This script inductively analyzes relationships between conditional values and their dependent substructures from XML files exported from the official website of Standard Korean Language Dictionary (標準國語大辭典).1
Tested with Python 3.9, but it would probably work with Python 3.8, and maybe even 3.7.

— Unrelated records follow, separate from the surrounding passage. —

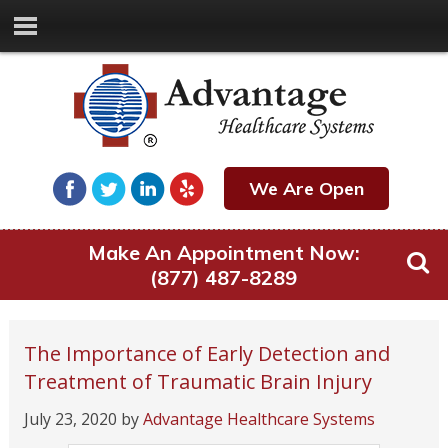
We Are Open
Make An Appointment Now:
(877) 487-8289
The Importance of Early Detection and
Treatment of Traumatic Brain Injury
July 23, 2020
by
Advantage Healthcare Systems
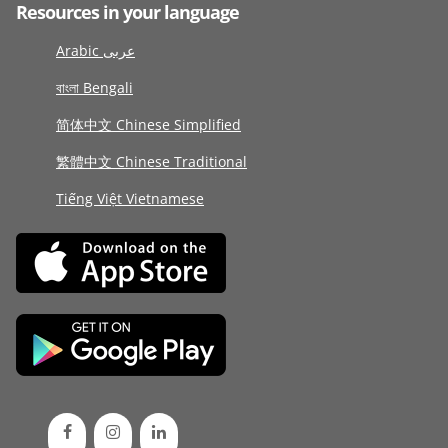
Resources in your language
Arabic عربى
বাংলা Bengali
简体中文 Chinese Simplified
繁體中文 Chinese Traditional
Tiếng Việt Vietnamese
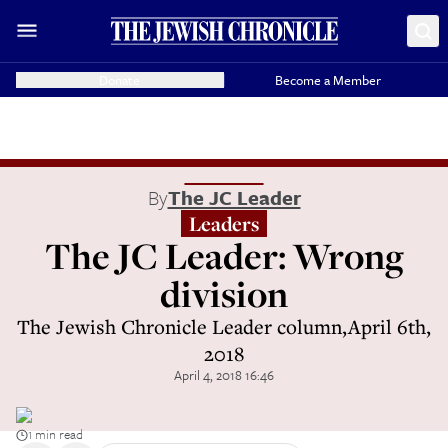
Donate
Become a Member
By
The JC Leader
Leaders
The JC Leader: Wrong
division
The Jewish Chronicle Leader column,April 6th,
2018
April 4, 2018 16:46
1 min read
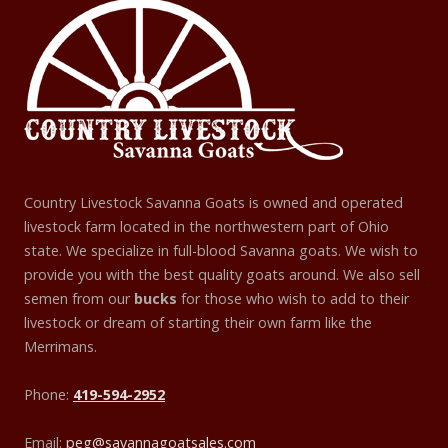
Country Livestock Savanna Goats is owned and operated
livestock farm located in the northwestern part of Ohio
state. We specialize in full-blood Savanna goats. We wish to
provide you with the best quality goats around. We also sell
semen from our
bucks
for those who wish to add to their
livestock or dream of starting their own farm like the
Merrimans.
Phone:
419-594-2952
Email:
peg@savannagoatsales.com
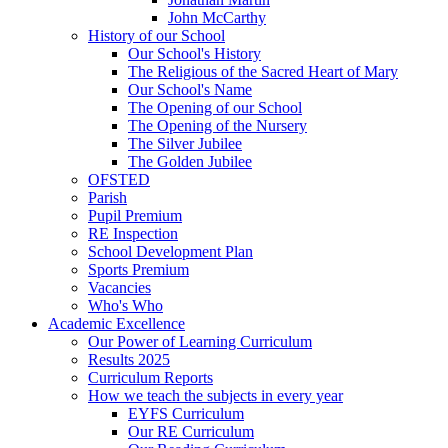
John McCarthy
History of our School
Our School's History
The Religious of the Sacred Heart of Mary
Our School's Name
The Opening of our School
The Opening of the Nursery
The Silver Jubilee
The Golden Jubilee
OFSTED
Parish
Pupil Premium
RE Inspection
School Development Plan
Sports Premium
Vacancies
Who's Who
Academic Excellence
Our Power of Learning Curriculum
Results 2025
Curriculum Reports
How we teach the subjects in every year
EYFS Curriculum
Our RE Curriculum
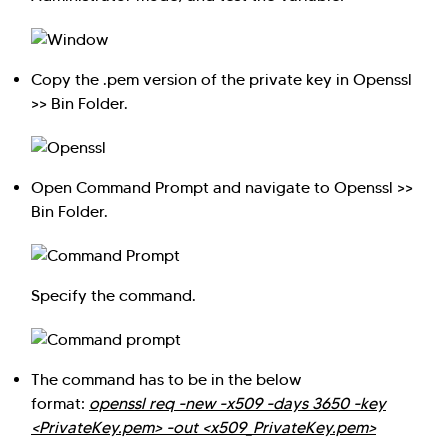
Copy the .pem version of the private key in Openssl
>> Bin Folder.
Open Command Prompt and navigate to Openssl >>
Bin Folder.
Specify the command.
The command has to be in the below
format:
openssl req -new -x509 -days 3650 -key
<PrivateKey.pem> -out <x509_PrivateKey.pem>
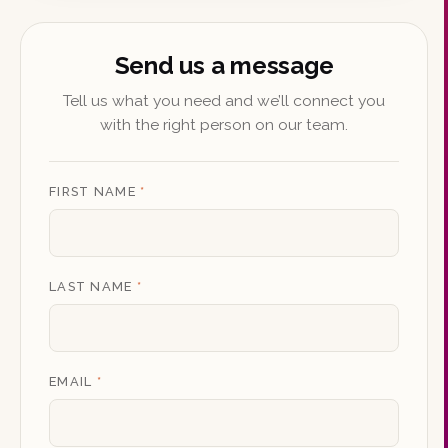
Send us a message
Tell us what you need and we’ll connect you
with the right person on our team.
FIRST NAME
*
LAST NAME
*
EMAIL
*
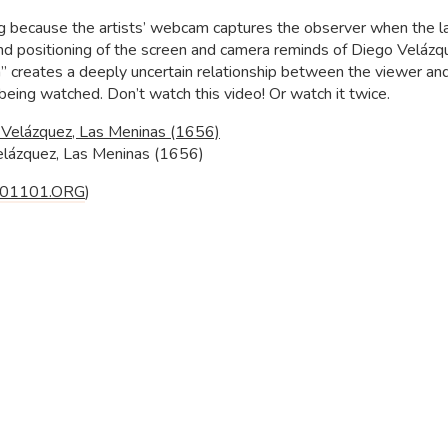
ng because the artists’ webcam captures the observer when the la
 and positioning of the screen and camera reminds of Diego Velázq
” creates a deeply uncertain relationship between the viewer an
 being watched. Don’t watch this video! Or watch it twice.
elázquez, Las Meninas (1656)
01101.ORG
)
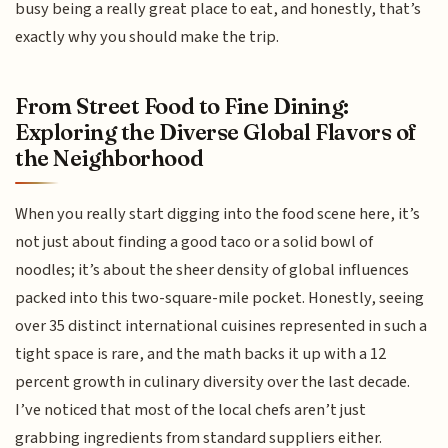
busy being a really great place to eat, and honestly, that’s
exactly why you should make the trip.
From Street Food to Fine Dining:
Exploring the Diverse Global Flavors of
the Neighborhood
When you really start digging into the food scene here, it’s
not just about finding a good taco or a solid bowl of
noodles; it’s about the sheer density of global influences
packed into this two-square-mile pocket. Honestly, seeing
over 35 distinct international cuisines represented in such a
tight space is rare, and the math backs it up with a 12
percent growth in culinary diversity over the last decade.
I’ve noticed that most of the local chefs aren’t just
grabbing ingredients from standard suppliers either.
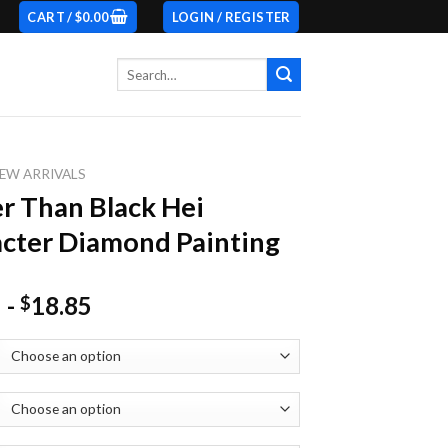
CART /
$
0.00
LOGIN / REGISTER
Search
for:
EW ARRIVALS
r Than Black Hei
cter Diamond Painting
-
18.85
$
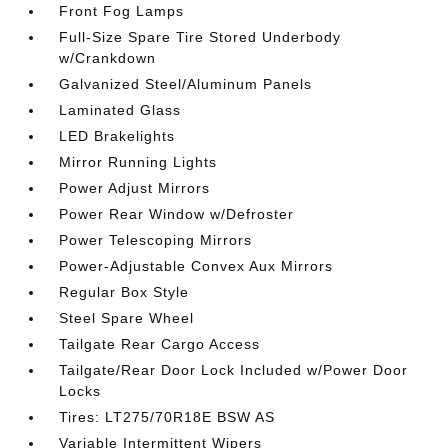
Front Fog Lamps
Full-Size Spare Tire Stored Underbody
w/Crankdown
Galvanized Steel/Aluminum Panels
Laminated Glass
LED Brakelights
Mirror Running Lights
Power Adjust Mirrors
Power Rear Window w/Defroster
Power Telescoping Mirrors
Power-Adjustable Convex Aux Mirrors
Regular Box Style
Steel Spare Wheel
Tailgate Rear Cargo Access
Tailgate/Rear Door Lock Included w/Power Door
Locks
Tires: LT275/70R18E BSW AS
Variable Intermittent Wipers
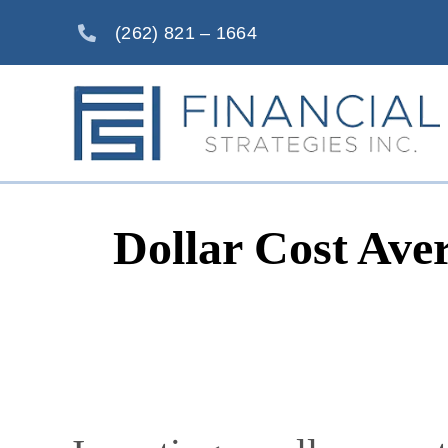
Skip
(262) 821 – 1664
to
content
Dollar Cost Ave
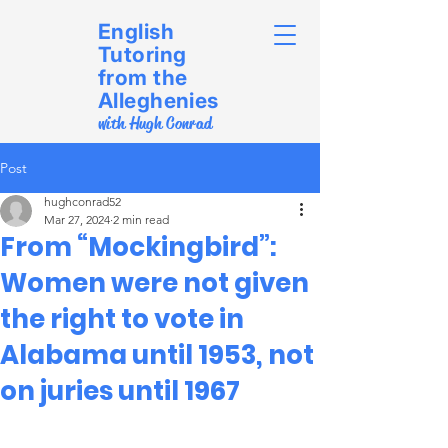
English
Tutoring
from the
Alleghenies
with Hugh Conrad
Post
hughconrad52
Mar 27, 2024
2 min read
From “Mockingbird”:
Women were not given
the right to vote in
Alabama until 1953, not
on juries until 1967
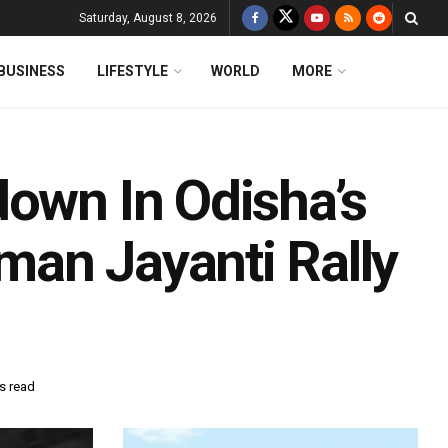
Saturday, August 8, 2026
BUSINESS
LIFESTYLE
WORLD
MORE
down In Odisha’s
an Jayanti Rally
s read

The usage is simple. Just pass all exported dictionary XML files into its arguments:
./analyze.py ./*.xml
Here's an example result (as of July 2022):
<pos>
(Common): comm_pattern_info, pos_code
동사:
구:
명사:
품사 없음:
부사:
형용사:
어미:
접사:
의존 명사:
대명사:
관형사:
보조 동사:
감탄사:
조사:
수사:
<unit>
(Common): link, link_target_code, type, word
의미:
어휘:
<word_type>
(Common): lexical_info, origin, original_language_info, pos_info, relation_info, word, word_unit
고유어: conju_info, pronunciation_info
한자어: conju_info, pronunciation_info
외래어: allomorph
혼종어: conju_info, pronunciation_info
<word_unit>
(Common): pos_info, word
단어: allomorph, conju_info, lexical_info, origin, original_language_info, pronunciation_info, relation_info, word_type
속담:
구: lexical_info, original_language_info, word_type
관용구:
I know it's trivial, but distributed under GPLv3 or later.
Footnotes
-
For your information, you need an account for stdict.korean.go.kr to download exported XML files. ↩